'''

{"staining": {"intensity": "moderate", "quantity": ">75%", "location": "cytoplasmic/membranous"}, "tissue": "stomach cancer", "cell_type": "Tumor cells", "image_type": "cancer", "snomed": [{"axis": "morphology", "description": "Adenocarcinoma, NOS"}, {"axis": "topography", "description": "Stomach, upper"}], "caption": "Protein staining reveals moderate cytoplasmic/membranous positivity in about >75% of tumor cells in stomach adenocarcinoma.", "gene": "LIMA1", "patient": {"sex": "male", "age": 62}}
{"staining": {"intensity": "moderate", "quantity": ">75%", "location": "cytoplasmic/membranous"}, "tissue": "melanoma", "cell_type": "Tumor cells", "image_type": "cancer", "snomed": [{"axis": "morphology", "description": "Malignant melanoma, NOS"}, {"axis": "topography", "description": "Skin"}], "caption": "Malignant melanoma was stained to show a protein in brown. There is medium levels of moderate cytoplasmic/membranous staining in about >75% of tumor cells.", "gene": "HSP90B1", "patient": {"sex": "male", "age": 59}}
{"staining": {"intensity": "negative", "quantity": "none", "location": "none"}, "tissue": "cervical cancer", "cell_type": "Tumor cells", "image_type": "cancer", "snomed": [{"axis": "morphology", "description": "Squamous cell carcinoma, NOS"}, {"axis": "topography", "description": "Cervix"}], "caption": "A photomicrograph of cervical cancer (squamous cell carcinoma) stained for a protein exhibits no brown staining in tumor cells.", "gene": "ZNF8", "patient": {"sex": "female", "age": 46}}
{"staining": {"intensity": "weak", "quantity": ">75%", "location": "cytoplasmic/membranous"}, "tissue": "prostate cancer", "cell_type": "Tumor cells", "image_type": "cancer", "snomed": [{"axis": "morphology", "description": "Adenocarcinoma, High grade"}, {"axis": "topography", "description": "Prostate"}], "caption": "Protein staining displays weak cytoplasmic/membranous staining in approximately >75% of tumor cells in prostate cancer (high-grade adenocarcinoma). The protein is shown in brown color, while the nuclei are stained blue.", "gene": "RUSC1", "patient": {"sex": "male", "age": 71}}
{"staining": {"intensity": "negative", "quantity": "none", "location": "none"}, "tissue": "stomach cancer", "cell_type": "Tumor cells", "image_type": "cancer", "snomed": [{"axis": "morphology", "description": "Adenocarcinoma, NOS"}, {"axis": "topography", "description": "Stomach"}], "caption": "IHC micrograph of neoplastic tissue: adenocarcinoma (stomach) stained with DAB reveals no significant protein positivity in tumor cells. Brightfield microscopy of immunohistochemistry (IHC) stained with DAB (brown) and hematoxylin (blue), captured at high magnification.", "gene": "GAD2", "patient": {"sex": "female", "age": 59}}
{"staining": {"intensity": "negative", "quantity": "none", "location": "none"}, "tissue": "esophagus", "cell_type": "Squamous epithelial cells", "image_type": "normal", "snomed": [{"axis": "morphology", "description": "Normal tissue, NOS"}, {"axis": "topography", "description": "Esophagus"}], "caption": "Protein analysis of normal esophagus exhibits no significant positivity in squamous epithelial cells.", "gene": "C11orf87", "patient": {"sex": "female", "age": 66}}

'''

• _PROBLEM_
A verbatim transcription is needed of the lines above, starting at the line with "melanoma was stained" and ending at the line with "photomicrograph of cervical", both included, and of nothing else.

• _SOLUTION FOR THIS EXERCISE_
{"staining": {"intensity": "moderate", "quantity": ">75%", "location": "cytoplasmic/membranous"}, "tissue": "melanoma", "cell_type": "Tumor cells", "image_type": "cancer", "snomed": [{"axis": "morphology", "description": "Malignant melanoma, NOS"}, {"axis": "topography", "description": "Skin"}], "caption": "Malignant melanoma was stained to show a protein in brown. There is medium levels of moderate cytoplasmic/membranous staining in about >75% of tumor cells.", "gene": "HSP90B1", "patient": {"sex": "male", "age": 59}}
{"staining": {"intensity": "negative", "quantity": "none", "location": "none"}, "tissue": "cervical cancer", "cell_type": "Tumor cells", "image_type": "cancer", "snomed": [{"axis": "morphology", "description": "Squamous cell carcinoma, NOS"}, {"axis": "topography", "description": "Cervix"}], "caption": "A photomicrograph of cervical cancer (squamous cell carcinoma) stained for a protein exhibits no brown staining in tumor cells.", "gene": "ZNF8", "patient": {"sex": "female", "age": 46}}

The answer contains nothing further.